Johnson is a teacher like this.  Reading beyond the good company and wisdom recorded in Boswell, reading Johnson in his essays, and even in his prayers has meant, for me, getting to know the great man better, even when I do not like all I might learn.  Reading Twain when he is old and unedited and inclined to think too much of what, indeed has proved to be too little considered or shaped into anything like the autobiography he seemed to think he was dictating, I would not presume to call an exercise in forbearance.  There is much in even those ungainly new volumes I am glad of having read, and I genuinely look forward to the next!
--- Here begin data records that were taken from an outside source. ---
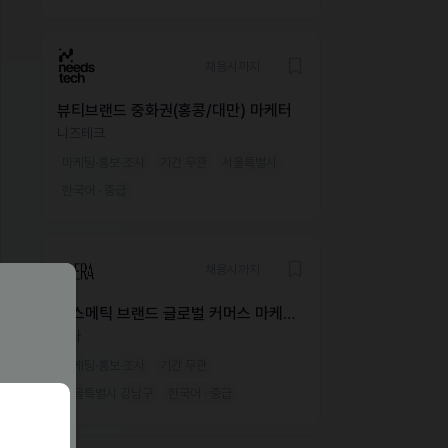
채용시까지
뷰티브랜드 중화권(홍콩/대만) 마케터
니즈테크
마케팅·홍보·조사
기간 무관
서울특별시
한국어 · 중급
채용시까지
코스메틱 브랜드 글로벌 커머스 마케팅
매니저
대라
마케팅·홍보·조사
기간 무관
서울특별시 강남구
한국어 · 중급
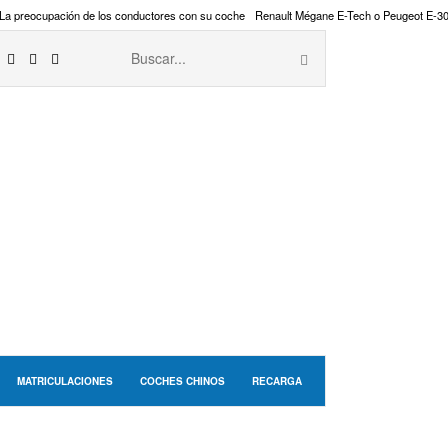
La preocupación de los conductores con su coche
Renault Mégane E-Tech o Peugeot E-3
MATRICULACIONES
COCHES CHINOS
RECARGA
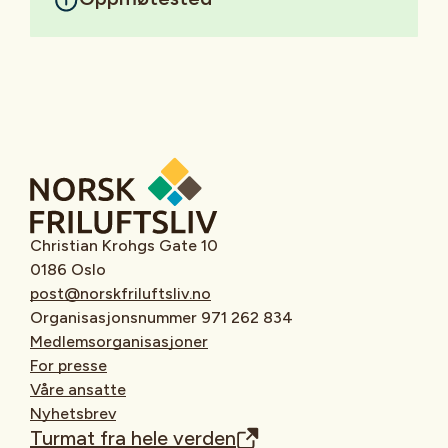
Christian Krohgs Gate 10
0186 Oslo
post@norskfriluftsliv.no
Organisasjonsnummer 971 262 834
Medlemsorganisasjoner
For presse
Våre ansatte
Nyhetsbrev
Turmat fra hele verden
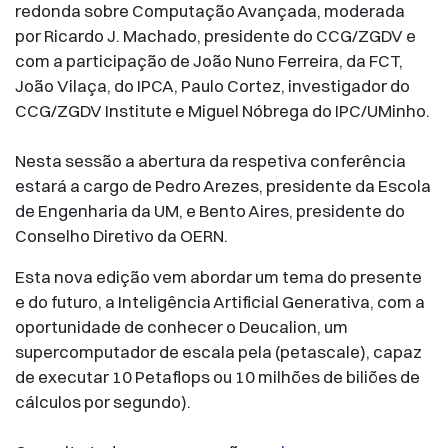
redonda sobre Computação Avançada, moderada
por Ricardo J. Machado, presidente do CCG/ZGDV e
com a participação de João Nuno Ferreira, da FCT,
João Vilaça, do IPCA, Paulo Cortez, investigador do
CCG/ZGDV Institute e Miguel Nóbrega do IPC/UMinho.
Nesta sessão a abertura da respetiva conferência
estará a cargo de Pedro Arezes, presidente da Escola
de Engenharia da UM, e Bento Aires, presidente do
Conselho Diretivo da OERN.
Esta nova edição vem abordar um tema do presente
e do futuro, a Inteligência Artificial Generativa, com a
oportunidade de conhecer o Deucalion, um
supercomputador de escala pela (petascale), capaz
de executar 10 Petaflops ou 10 milhões de biliões de
cálculos por segundo).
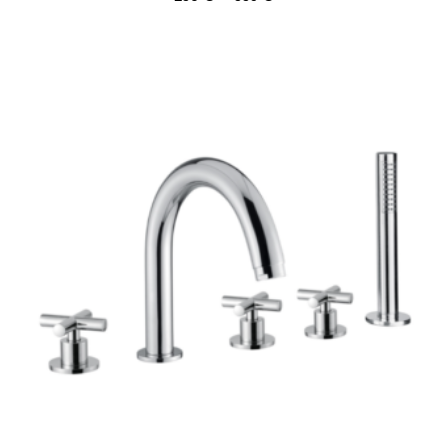
239 €
-
335 €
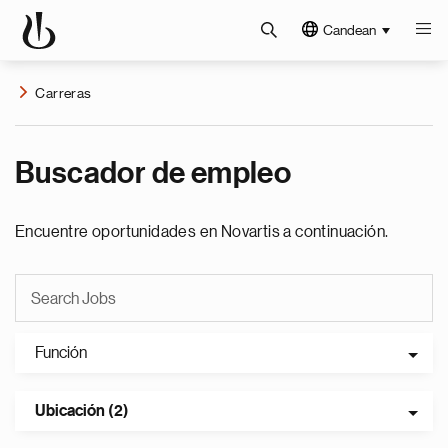
Candean
Carreras
Buscador de empleo
Encuentre oportunidades en Novartis a continuación.
Función
Ubicación (2)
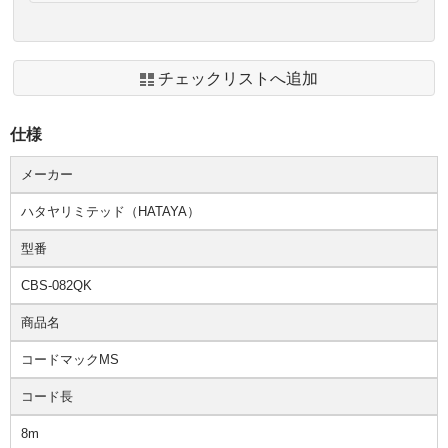
チェックリストへ追加
仕様
メーカー
ハタヤリミテッド（HATAYA）
型番
CBS-082QK
商品名
コードマックMS
コード長
8m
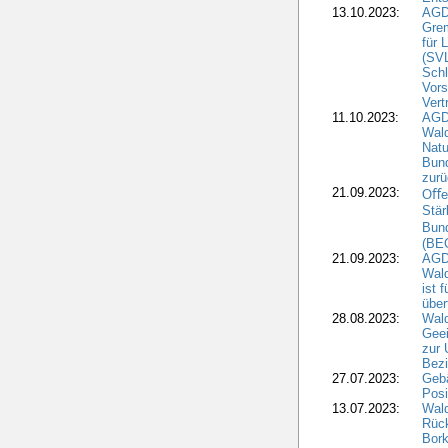
13.10.2023:
AGD
Grem
für 
(SV
Schl
Vors
Vert
11.10.2023:
AGD
Wald
Natu
Bund
zur
21.09.2023:
Oﬀen
Stär
Bun
(BE
21.09.2023:
AGD
Wald
ist 
über
28.08.2023:
Wald
Geei
zur 
Bezi
27.07.2023:
Geb
Posi
13.07.2023:
Wald
Rück
Bork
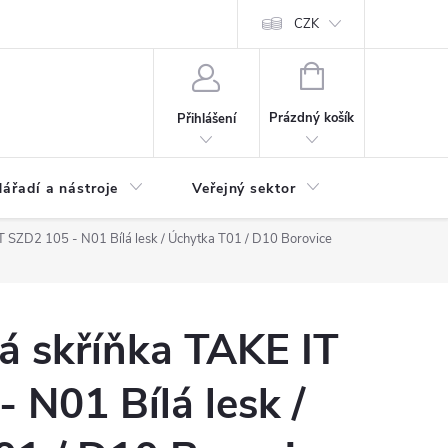
ás
Novinky
Ke stažení
CZK
NÁKUPNÍ
KOŠÍK
Prázdný košík
Přihlášení
ářadí a nástroje
Veřejný sektor
Náhradní d
T SZD2 105 - N01 Bílá lesk / Úchytka T01 / D10 Borovice
á skříňka TAKE IT
 N01 Bílá lesk /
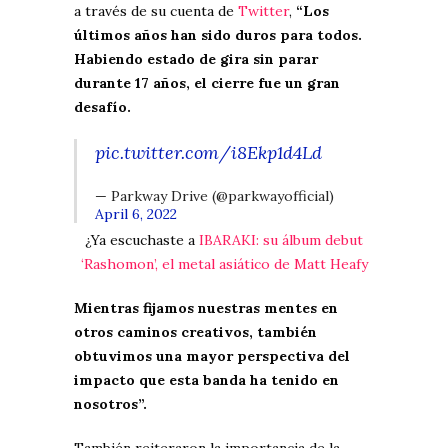
a través de su cuenta de
Twitter
,
“Los
últimos años han sido duros para todos.
Habiendo estado de gira sin parar
durante 17 años, el cierre fue un gran
desafío.
pic.twitter.com/i8Ekp1d4Ld
— Parkway Drive (@parkwayofficial)
April 6, 2022
¿Ya escuchaste a
IBARAKI: su álbum debut
‘Rashomon’, el metal asiático de Matt Heafy
Mientras fijamos nuestras mentes en
otros caminos creativos, también
obtuvimos una mayor perspectiva del
impacto que esta banda ha tenido en
nosotros”.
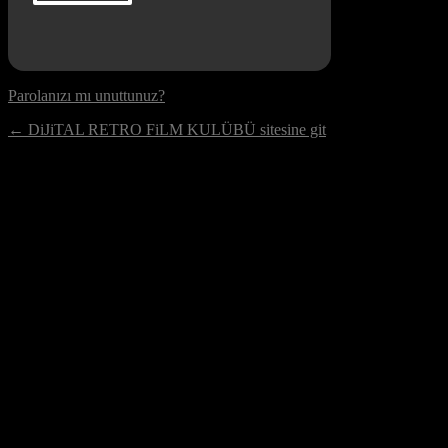
Parolanızı mı unuttunuz?
← DiJiTAL RETRO FiLM KULÜBÜ sitesine git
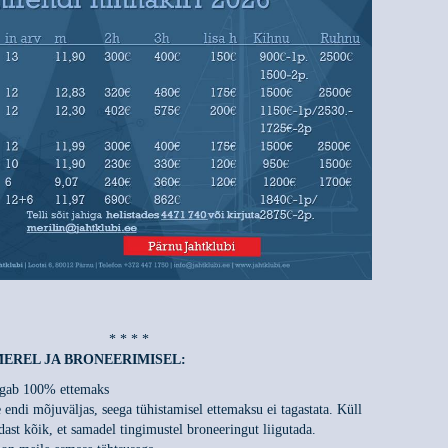
* * * *
MEREL JA BRONEERIMISEL:
agab 100% ettemaks
 endi mõjuväljas, seega tühistamisel ettemaksu ei tagastata. Küll
ast kõik, et samadel tingimustel broneeringut liigutada.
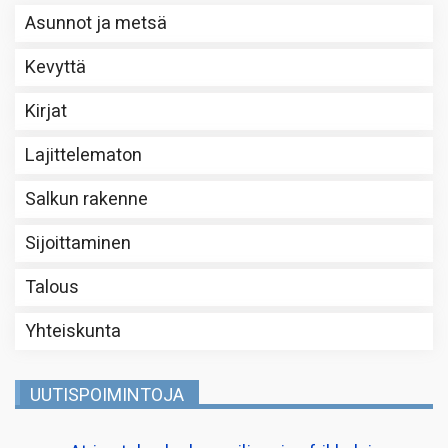
Asunnot ja metsä
Kevyttä
Kirjat
Lajittelematon
Salkun rakenne
Sijoittaminen
Talous
Yhteiskunta
UUTISPOIMINTOJA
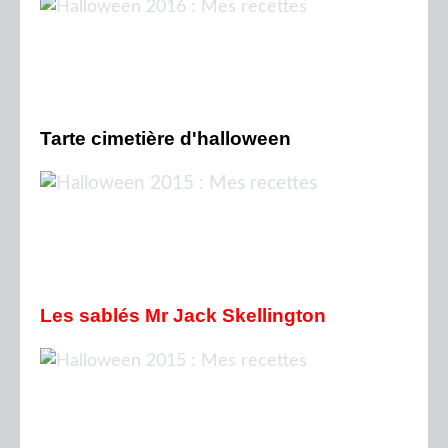
Tarte cimetière d'halloween
Les sablés Mr Jack Skellington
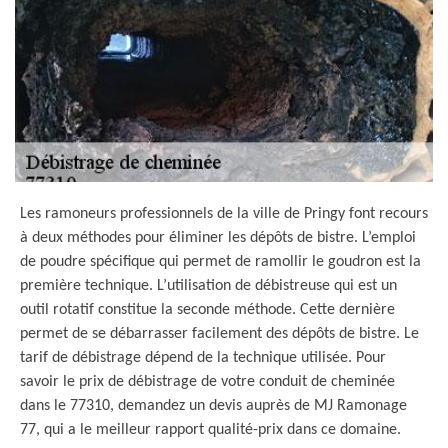
Les ramoneurs professionnels de la ville de Pringy font recours
à deux méthodes pour éliminer les dépôts de bistre. L’emploi
de poudre spécifique qui permet de ramollir le goudron est la
première technique. L’utilisation de débistreuse qui est un
outil rotatif constitue la seconde méthode. Cette dernière
permet de se débarrasser facilement des dépôts de bistre. Le
tarif de débistrage dépend de la technique utilisée. Pour
savoir le prix de débistrage de votre conduit de cheminée
dans le 77310, demandez un devis auprès de MJ Ramonage
77, qui a le meilleur rapport qualité-prix dans ce domaine.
So too now with Cowper and his letters.  I was not unhappy to have read his letters first without so much of his unhappiness included, but I can't regret having now read the lot.  We benefit by knowing better perhaps only those we already have reason to love.  Cowper has been and continues good company to me.  I looked forward to hearing from him, night after night.  I read his poems with a new understanding.  I read his life with gratitude for having access to so much of what his biography could not include.  Not since I read the letters of Charles and Mary Lamb have I found better company in such an unhappy home with such happiness constantly breaking out through the gloom.

Reading my way through Froude's life of Carlyle, told through his letters, and in another volume from the same source, those of his wife, was a far worse trial than any I have mentioned here, but even that experience I would recommend.  Great writers may have unhappy lives, so long as the reader can recognize that they record their unhappiness better than we have any expectation of being able ourselves to memorialize even our own joys.  That is what makes a writer great, not the particulars of their politics, necessarily, or their example of how to be happy.

With Cowper I do find an example though, and not just his humor and wit, but in his capacity to get on, in even his small and troubled way with the business of making a life, of getting on.  As a reader I am grateful that so small, so narrow a plot bore such bounty.  As a friend, I wish him rest.